Characterizing Co-located Insecure Coding Patterns in Infrastructure as Code Scripts

Farzana Ahamed Bhuiyan and Akond Rahman in Workshop on Human Centric Software Engineering and Cyber Security, co-located with the 35th IEEE/ACM International Conference on Automated Software Engineering (ASE), 2020 Pre-print

Insecure coding patterns (ICPs), such as hard-coded passwords can be inadvertently introduced in infrastructure as code (IaC) scripts, providing malicious users the opportunity to attack provisioned computing infrastructure. As performing code reviews is resource-intensive a characterization of co-located ICPs, i.e., ICPs that occur together in a script can help practitioners to prioritize their review efforts and mitigate ICPs in IaC scripts. The goal of this paper is to help practitioners in prioritizing code review efforts for infrastructure as code (IaC) scripts by conducting an empirical study of co-located insecure coding patterns in IaC scripts.
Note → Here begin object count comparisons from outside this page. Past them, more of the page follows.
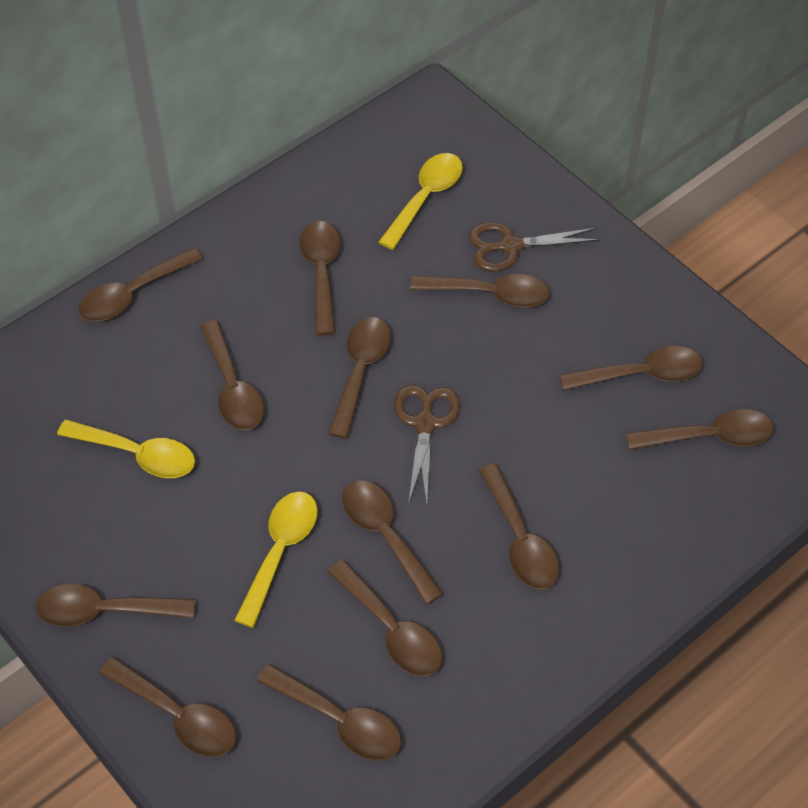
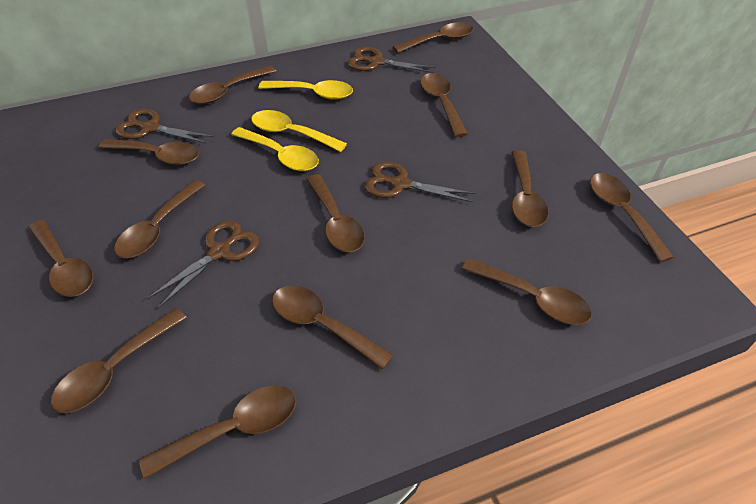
brown scissors: 2 -> 4

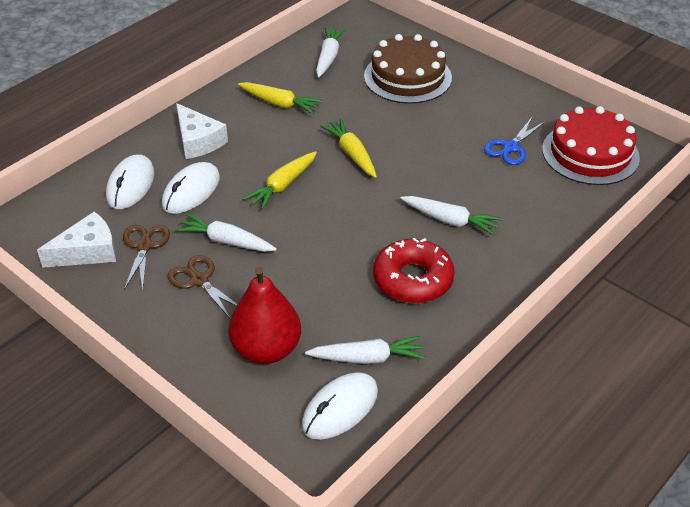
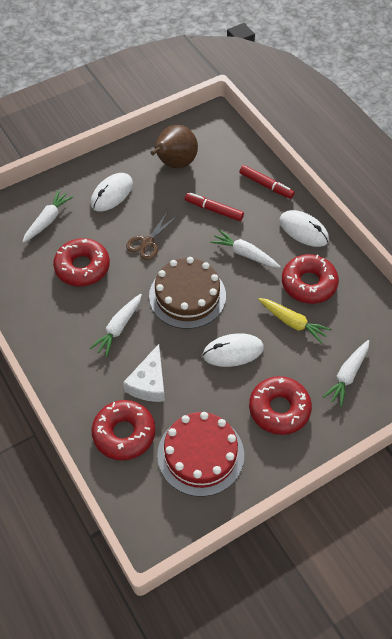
blue scissors: 1 -> 0
brown pear: 0 -> 1
brown scissors: 2 -> 1
red donut: 1 -> 4
red marker: 0 -> 2
red pear: 1 -> 0
white cheese: 2 -> 1
yellow carrot: 3 -> 1

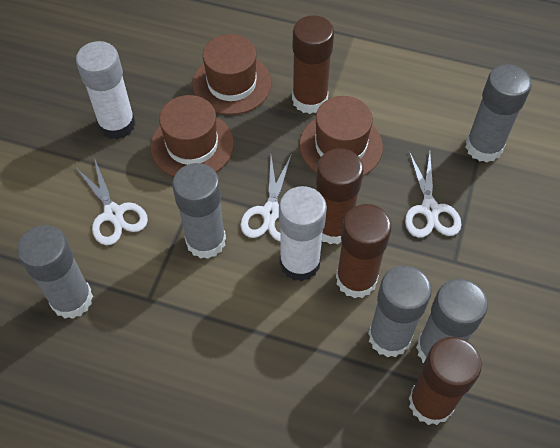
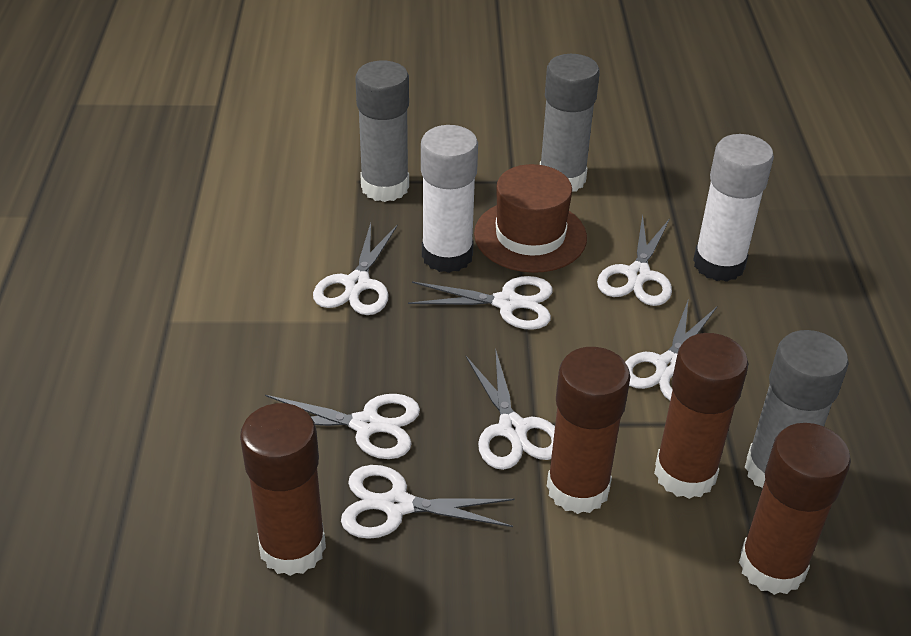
brown hat: 3 -> 1
grey glue stick: 5 -> 3
white scissors: 3 -> 7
We conduct an empirical study with 1613, 2764, and 2845 Puppet scripts respectively collected from three organizations namely, Mozilla, Openstack, and Wikimedia. We apply association rule mining to identify co-located ICPs in IaC scripts. We observe 17.9%, 32.9%, and 26.7% of the scripts to include co-located ICPs respectively, for Mozilla, Openstack, and Wikimedia. The most frequent co-located ICP category is hard-coded secret and suspicious comment. Practitioners can prioritize code review efforts for IaC scripts by reviewing scripts that include co-located ICPs.